Many employees are honest and would never steal from their employer. But the problem is that you can never really know the inner motivations of another person. There are many sad files at the police department full of statements about the employee who “would never steal” robbing their employer blind.
Sarbanes-Oxley and You
In late 2001, a little company named Enron declared for bankruptcy. Billions were lost. It was the largest Chapter 11 bankruptcy to date.
An outcome of Enron, Tyco, and WorldCom was a piece of legislation called Sarbanes-Oxley (or SOX), named after the U.S. congressmen who sponsored it. A key provision of SOX was that the senior management of a publicly-traded company must take individual responsibility to certify the accuracy of financial records in their company.
An independent auditor must also certify the records. Gone are the days where a firm like Arthur Anderson can double-dip as an auditor and a consultant for the same customer.
The law also recommends increased penalties for white-collar crime and conspiracies designed specifically for an unethical CEO or CFO who wants to overstate profits for better stock market performance.

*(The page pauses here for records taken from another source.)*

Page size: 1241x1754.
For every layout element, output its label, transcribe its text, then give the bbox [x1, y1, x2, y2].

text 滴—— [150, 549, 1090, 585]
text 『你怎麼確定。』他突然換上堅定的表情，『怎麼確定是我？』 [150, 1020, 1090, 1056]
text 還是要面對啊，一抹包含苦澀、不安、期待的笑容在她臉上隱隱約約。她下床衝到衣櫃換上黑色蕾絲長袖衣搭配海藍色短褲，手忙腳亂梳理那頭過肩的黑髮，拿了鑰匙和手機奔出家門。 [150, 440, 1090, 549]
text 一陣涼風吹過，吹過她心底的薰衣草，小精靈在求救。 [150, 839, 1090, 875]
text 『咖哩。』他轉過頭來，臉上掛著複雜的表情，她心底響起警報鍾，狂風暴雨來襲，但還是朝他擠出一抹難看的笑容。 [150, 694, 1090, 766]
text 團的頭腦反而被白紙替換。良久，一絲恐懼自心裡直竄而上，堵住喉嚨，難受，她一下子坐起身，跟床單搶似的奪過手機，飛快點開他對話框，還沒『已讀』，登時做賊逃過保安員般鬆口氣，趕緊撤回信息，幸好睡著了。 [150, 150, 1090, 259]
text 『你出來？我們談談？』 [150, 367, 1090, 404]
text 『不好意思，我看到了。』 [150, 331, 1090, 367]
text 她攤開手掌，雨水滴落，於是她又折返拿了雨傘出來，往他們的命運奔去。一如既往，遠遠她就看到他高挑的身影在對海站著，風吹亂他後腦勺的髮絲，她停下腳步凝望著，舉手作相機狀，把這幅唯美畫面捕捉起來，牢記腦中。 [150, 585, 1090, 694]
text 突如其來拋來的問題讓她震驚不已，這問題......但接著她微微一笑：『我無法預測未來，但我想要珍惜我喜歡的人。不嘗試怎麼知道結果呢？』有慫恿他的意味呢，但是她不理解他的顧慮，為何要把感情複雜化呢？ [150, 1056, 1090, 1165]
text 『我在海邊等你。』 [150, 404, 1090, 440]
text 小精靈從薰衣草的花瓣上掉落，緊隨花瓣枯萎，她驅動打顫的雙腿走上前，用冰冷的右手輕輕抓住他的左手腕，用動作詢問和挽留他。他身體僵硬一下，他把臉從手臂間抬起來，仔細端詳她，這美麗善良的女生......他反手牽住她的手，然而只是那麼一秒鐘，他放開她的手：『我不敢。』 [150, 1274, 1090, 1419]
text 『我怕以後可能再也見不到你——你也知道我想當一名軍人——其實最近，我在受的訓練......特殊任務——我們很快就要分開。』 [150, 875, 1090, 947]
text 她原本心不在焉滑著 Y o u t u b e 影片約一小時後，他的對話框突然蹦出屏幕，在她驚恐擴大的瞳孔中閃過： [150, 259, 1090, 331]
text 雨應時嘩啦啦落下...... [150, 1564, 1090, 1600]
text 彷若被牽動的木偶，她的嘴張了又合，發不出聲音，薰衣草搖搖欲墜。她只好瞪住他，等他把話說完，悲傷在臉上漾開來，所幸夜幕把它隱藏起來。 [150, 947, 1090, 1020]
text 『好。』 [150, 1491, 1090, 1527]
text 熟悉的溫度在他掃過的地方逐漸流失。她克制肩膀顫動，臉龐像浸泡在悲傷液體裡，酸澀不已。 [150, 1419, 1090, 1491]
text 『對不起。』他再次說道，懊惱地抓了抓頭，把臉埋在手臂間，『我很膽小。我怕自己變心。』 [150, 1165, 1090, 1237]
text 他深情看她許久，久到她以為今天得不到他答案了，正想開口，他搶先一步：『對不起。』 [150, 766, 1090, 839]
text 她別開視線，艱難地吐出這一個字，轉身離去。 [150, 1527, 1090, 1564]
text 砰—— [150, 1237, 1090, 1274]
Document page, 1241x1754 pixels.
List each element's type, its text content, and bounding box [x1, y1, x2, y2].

A lot of provisions in the law sound sensible and seem to achieve the aim of more accurate and rigorous financial records. Corporate governance is likely better as well. But SOX is not without a downside. Businesses – particularly those small and middle-of-the-road public businesses – now face an increased financial burden to navigate the new corporate requirements.
There is also the fact that whole 2008 economic meltdown happened even with Sarbanes-Oxley in full effect. This fact should give any neutral observer pause to wonder how well the legislation does to treat the problems it tries to tackle.
Perhaps the main takeaway is that you must be constantly vigilant for possible misdeeds in your business. Human ingenuity has shown itself up to the task to overcome any set of controls, given skill and opportunity. All one can really do is prepare – prepare and research the accounting controls that have been devised. Once aware of those controls, you have the opportunity to apply them and hopefully save your business from disaster.